Les capteurs CMOS ont eu un impact culturel important, conduisant à la diffusion massive des appareils photo numériques et des smartphones, qui a favorisé l'essor des médias sociaux et de la culture du selfie, et a eu un impact sur les mouvements sociaux et politiques dans le monde entier[20]. En 2007, les ventes des capteurs à pixels actifs CMOS avaient dépassé celles des capteurs CD, les capteurs CMOS représentant 54 % du marché mondial des capteurs d'image à l'époque. En 2012, les capteurs CMOS avaient accru leur part à 74 % du marché. En 2017, les capteurs CMOS représentent 89 % des ventes mondiales des capteurs d'images[23]. En 2014, la technologie des capteurs CMOS s'est étendue à la photographie moyen format, Phase One étant le premier à lancer un dos numérique moyen format avec un capteur CMOS fabriqué par Sony. Boyd Fowler d'OmniVision (en) est connu pour ses travaux de développement des capteurs d'image CMOS. Ses contributions comprennent le premier capteur d'image CMOS à pixels numériques en 1994 ; le premier capteur d'image CMOS linéaire à usage scientifique avec un bruit de lecture d'un électron RMS en 2003 ; le premier capteur d'image CMOS multi-mégapixels à usage scientifique ayant une grande gamme dynamique (86 dB), une sortie rapide (100 images/seconde) et un bruit de lecture ultra-faible (1,2 e- RMS) (sCMOS) en 2010. Il a également breveté le premier capteur d'image CMOS pour la radiographie dentaire inter-buccale avec des coins coupés pour une meilleur confort du patient[24],[25].
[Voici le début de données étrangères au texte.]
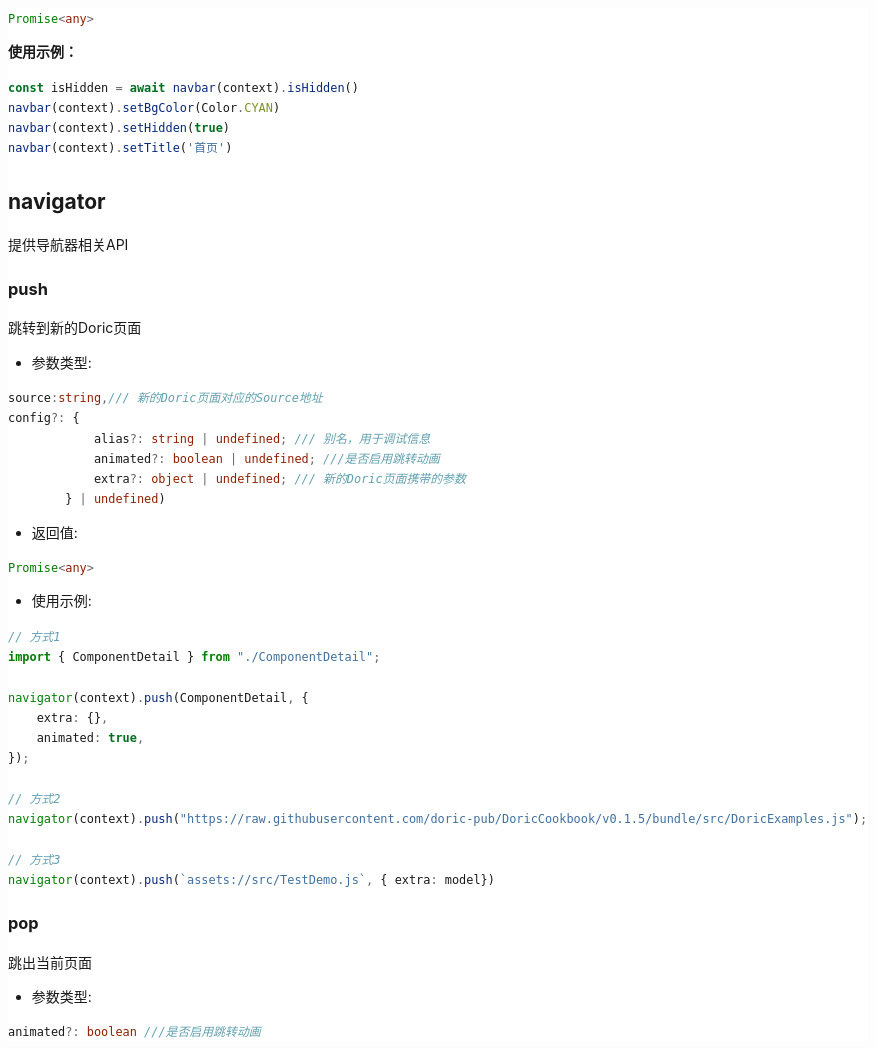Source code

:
 ```typescript
Promise<any>
```

**使用示例：**
```typescript
const isHidden = await navbar(context).isHidden()
navbar(context).setBgColor(Color.CYAN)
navbar(context).setHidden(true)
navbar(context).setTitle('首页')
```

## navigator
提供导航器相关API

### push
跳转到新的Doric页面
* 参数类型:
```typescript
source:string,/// 新的Doric页面对应的Source地址
config?: {
            alias?: string | undefined; /// 别名，用于调试信息
            animated?: boolean | undefined; ///是否启用跳转动画
            extra?: object | undefined; /// 新的Doric页面携带的参数
        } | undefined)
```

* 返回值: 
```typescript
Promise<any>
```

* 使用示例: 
```typescript
// 方式1
import { ComponentDetail } from "./ComponentDetail";

navigator(context).push(ComponentDetail, {
    extra: {},
    animated: true,
});

// 方式2
navigator(context).push("https://raw.githubusercontent.com/doric-pub/DoricCookbook/v0.1.5/bundle/src/DoricExamples.js");
   
// 方式3
navigator(context).push(`assets://src/TestDemo.js`, { extra: model})

```

### pop
跳出当前页面
* 参数类型:
```typescript
animated?: boolean ///是否启用跳转动画
```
A la fin des années 2010, les capteurs CMOS avaient largement sinon complètement remplacés les capteurs CCD, car les capteurs CMOS peuvent non seulement être fabriqués sur les lignes de production de semi-conducteurs existantes, réduisant les coûts, mais ils ont également une consommation moindre, pour citer quelques avantages.
HV-CMOS
[modifier | modifier le code]Les dispositifs HV-CMOS sont un type spécialisé de capteurs CMOS utilisés dans des applications haute tension (pour la détection des particules à haute énergie) telles que le Large Hadron Collider du CERN où une tension de claquage élevée jusqu'à ~30-120 V est nécessaire[26]. De tels dispositifs ne sont cependant pas utilisés pour de la commutation haute tension[26]. Les HV-CMOS sont typiquement implémentés avec une zone de déplétion dopée n d'environ 10 µm de profondeur (n-well) d'un transistor sur un substrat (wafer) de type p[26].